New Delhi: A top secret report on how the government and military bungled the war with China cannot be made public without the consent of the army, said top sources in the Defence Ministry today.
Their clarification comes after Defence Minister Arun Jaitley told parliament that "disclosure of any information to this report would not be in national interest."
Before the national election in May, Mr Jaitley and his party, the BJP, had demanded that the government of Dr Manmohan Singh release the report by former army Lieutenant General Henderson Brooks so that the country would know how the government pushed the military into a war it seemed sure to lose.
Jawaharlal Nehru was Prime Minister when India was defeated in the 1962 conflict.
Explaining the drastically changed stand of Mr Jaitley, sources in the Defence Ministry told NDTV today that the report cannot be made public without the consent of the army, which is "the main stake-holder" in the investigation which was commissioned by the military after India's humiliating defeat.
Excerpts of the report were leaked earlier this year by an Australian journalist, Neville Maxwell, who wrote an acclaimed book on the war and said the government's policy of forward deployment in the high mountains had increased the chances of conflict.

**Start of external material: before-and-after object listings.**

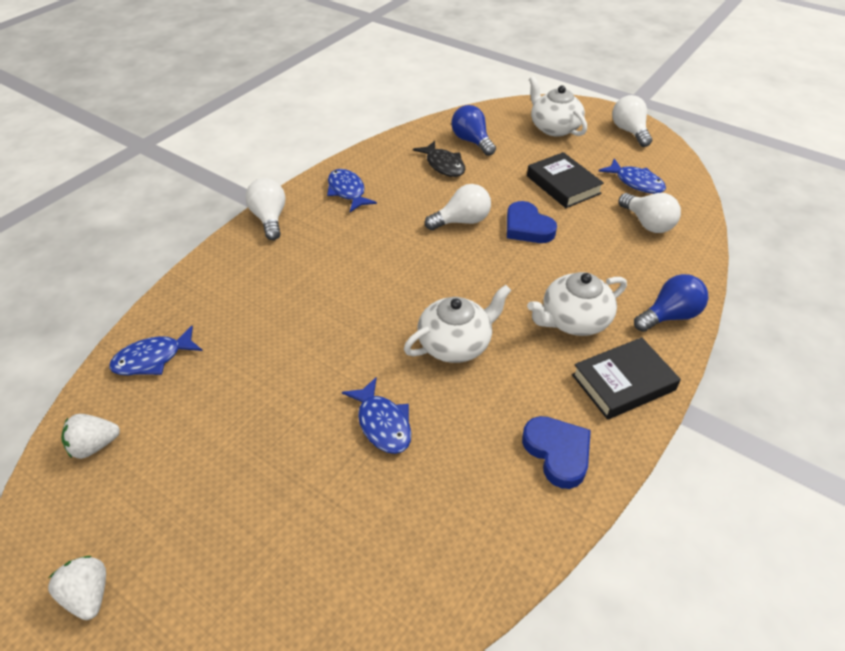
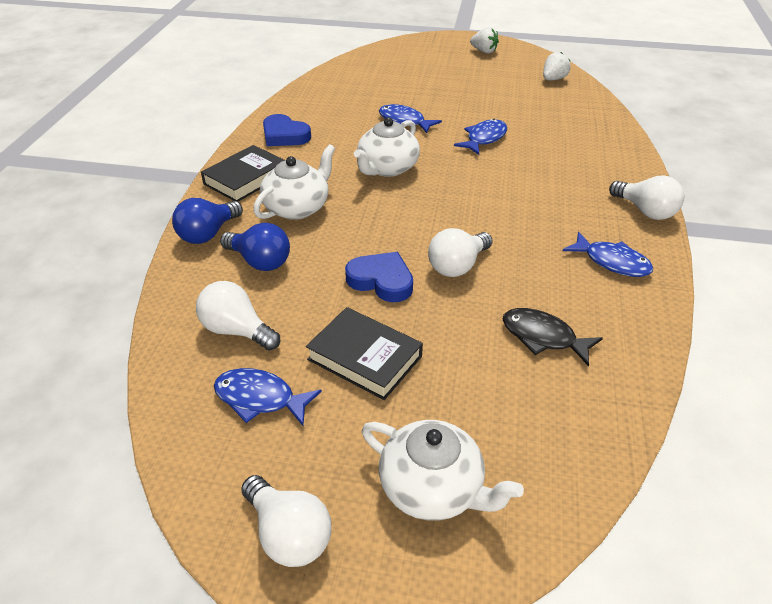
camera: 155 degrees right, 5 degrees down
blue fish [109,326,202,375] -> blue fish moved to [454,119,507,155]
blue light bulb [451,105,496,156] -> blue light bulb moved to [220,223,290,271]

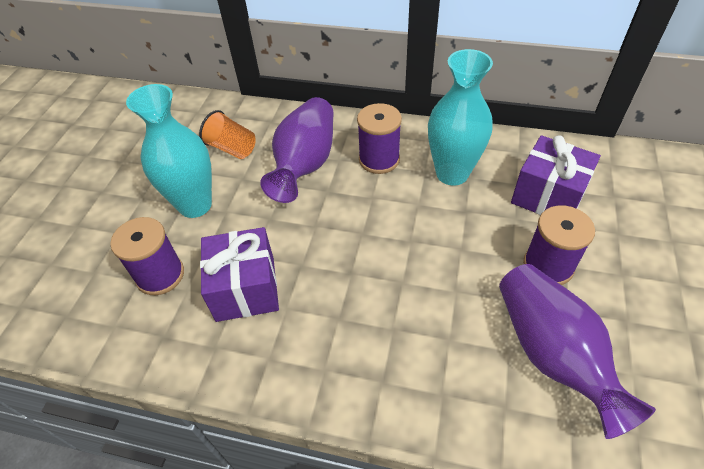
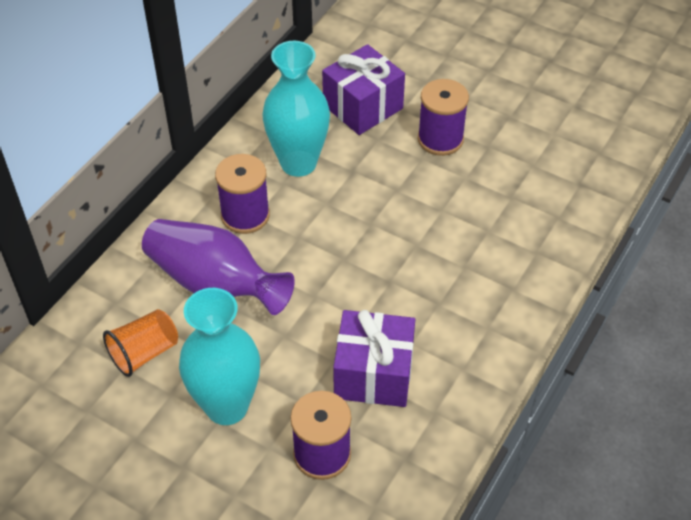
camera: 75 degrees left, 0 degrees up
purple vase [499,264,656,439] -> none

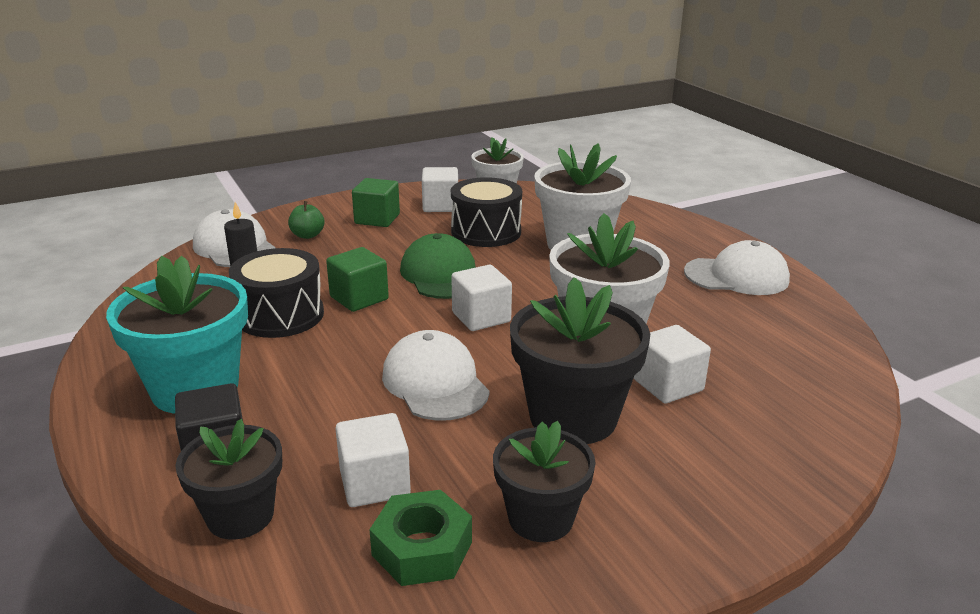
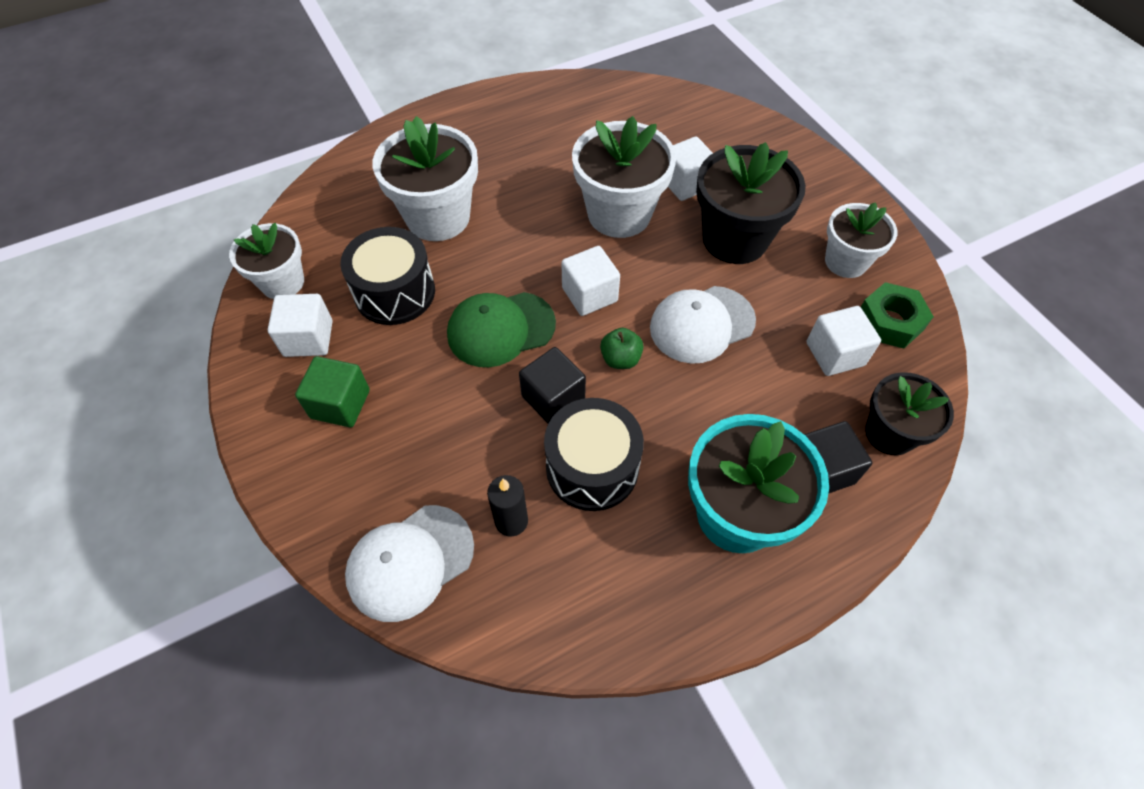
camera: 90 degrees left, 30 degrees up
green apple [288,201,324,239] -> green apple moved to [600,328,643,369]
green cube [326,247,389,312] -> black cube [519,347,586,424]
black flower pot [493,421,596,542] -> white flower pot [825,202,897,278]
white cap [684,240,790,295] -> none

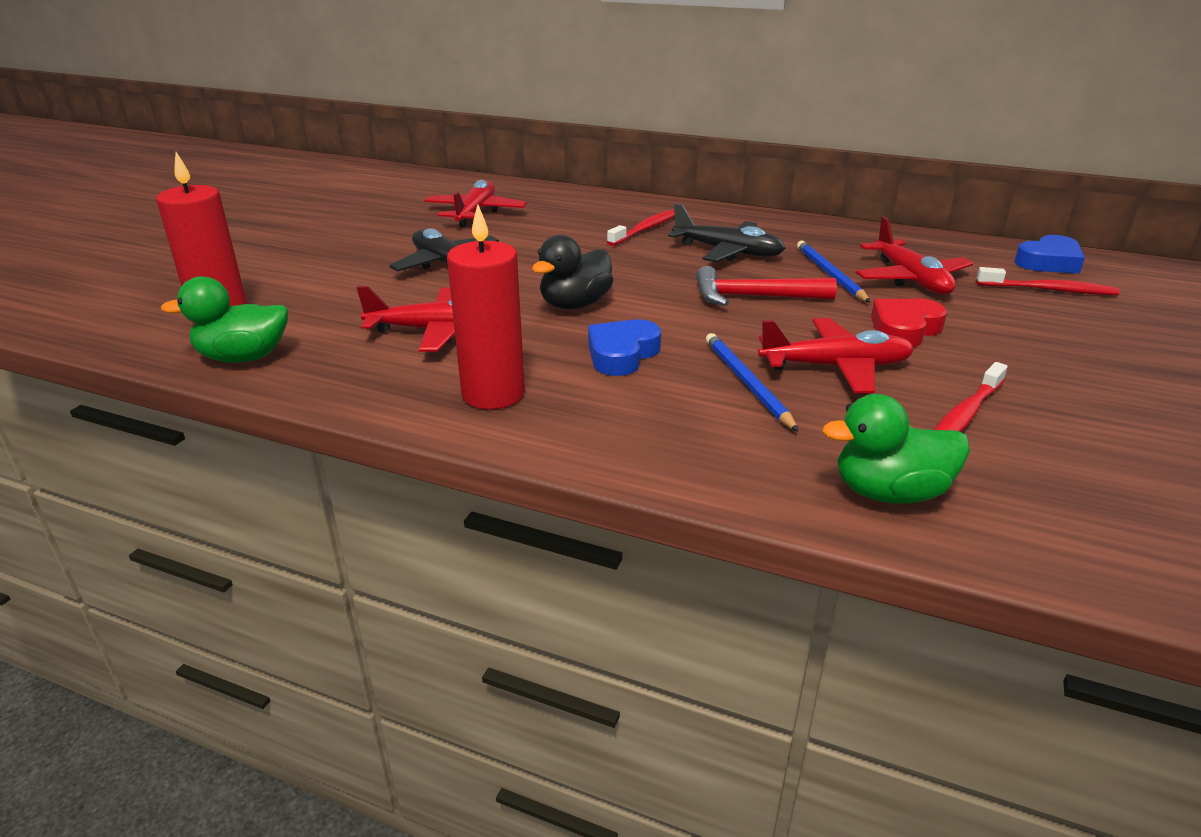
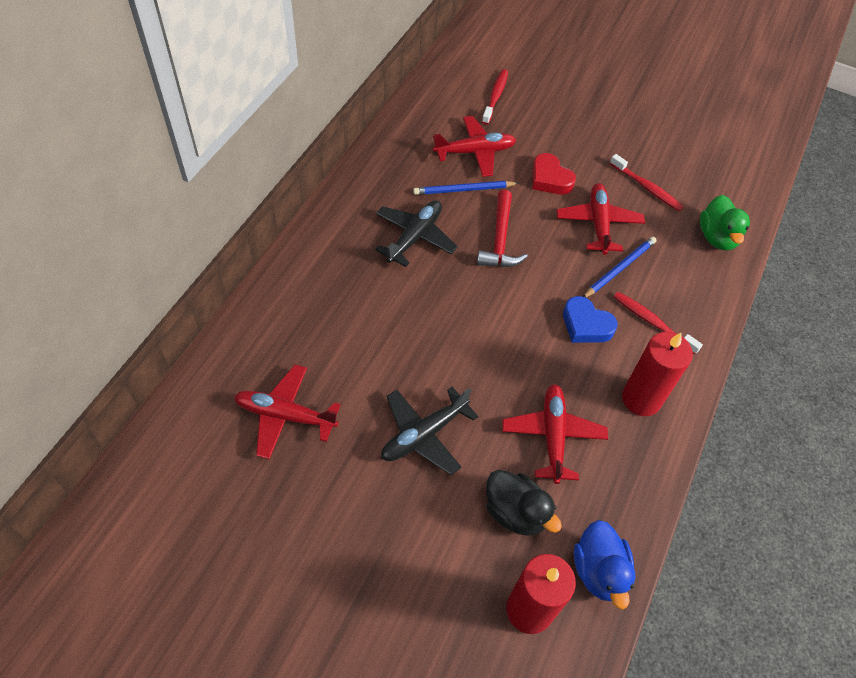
camera: 90 degrees left, 25 degrees up
green duck [161,276,288,363] -> blue duck [574,520,635,609]
black duck [532,235,613,309] -> black duck moved to [486,470,562,536]
red toothbrush [607,209,675,246] -> red toothbrush moved to [614,292,703,355]
blue pencil [706,333,799,432] -> blue pencil turned 150 degrees clockwise [583,237,657,298]
blue heart [1014,235,1085,274] -> none

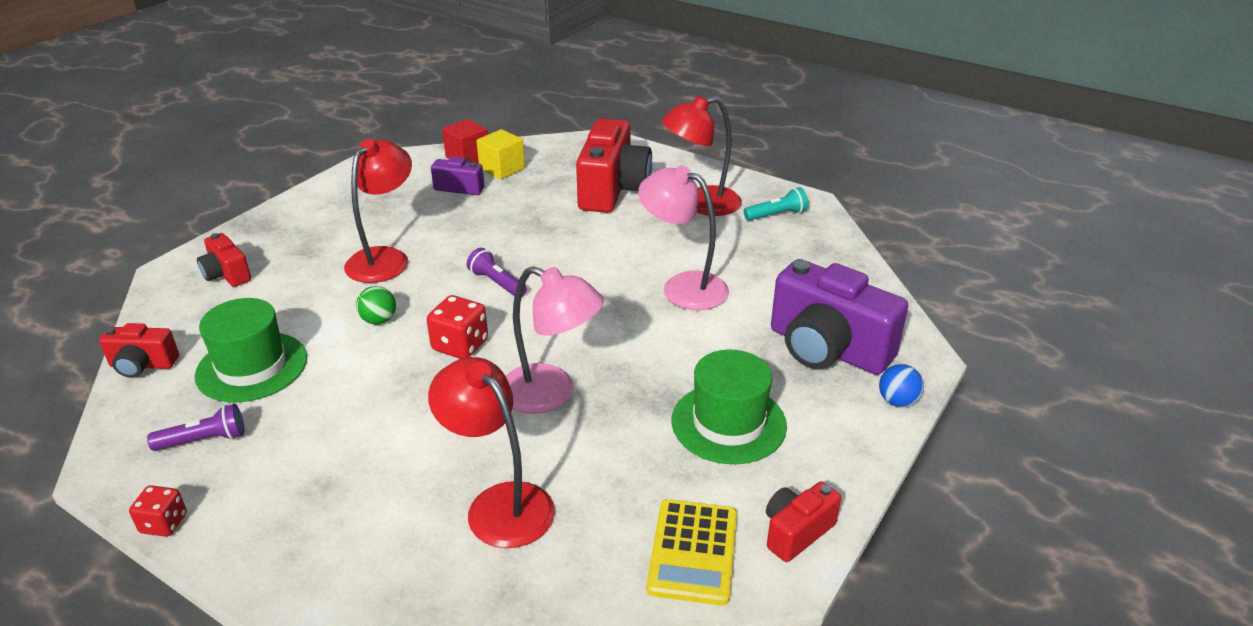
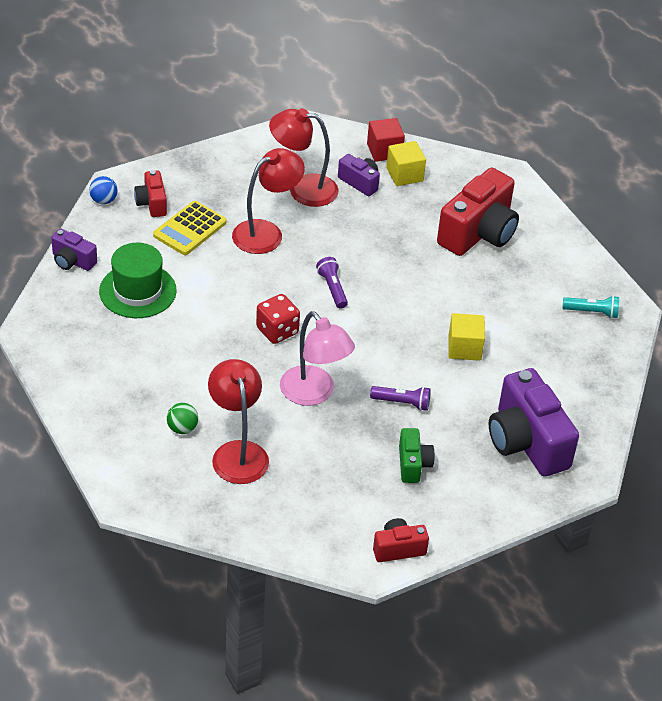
camera: 25 degrees right, 10 degrees up
red camera [99,323,179,378] -> purple camera [51,229,97,271]
red dice [129,485,187,537] -> none
purple flashlight [147,404,244,451] -> purple flashlight moved to [370,386,431,411]
green ball [356,286,396,325] -> green ball moved to [167,403,198,434]
pink lamp [638,165,729,310] -> yellow cube [448,313,485,361]
yellow calculator [647,499,737,606] -> yellow calculator moved to [153,201,226,255]
red lamp [662,96,742,216] -> red lamp moved to [269,108,339,207]
green hat [672,350,787,464] -> green camera [399,428,435,483]
blue ball [879,364,924,407] -> blue ball moved to [89,176,118,204]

The report said that in the months leading to the war, the Indian government ordered the military to patrol and establish posts far into the disputed border as part of a forward policy to deter the Chinese.
It held the top military brass also responsible for failing to stand up to the government and tell the politicians that it did not have the resources to support aggressive deployment and that troops would be too thinly spread out.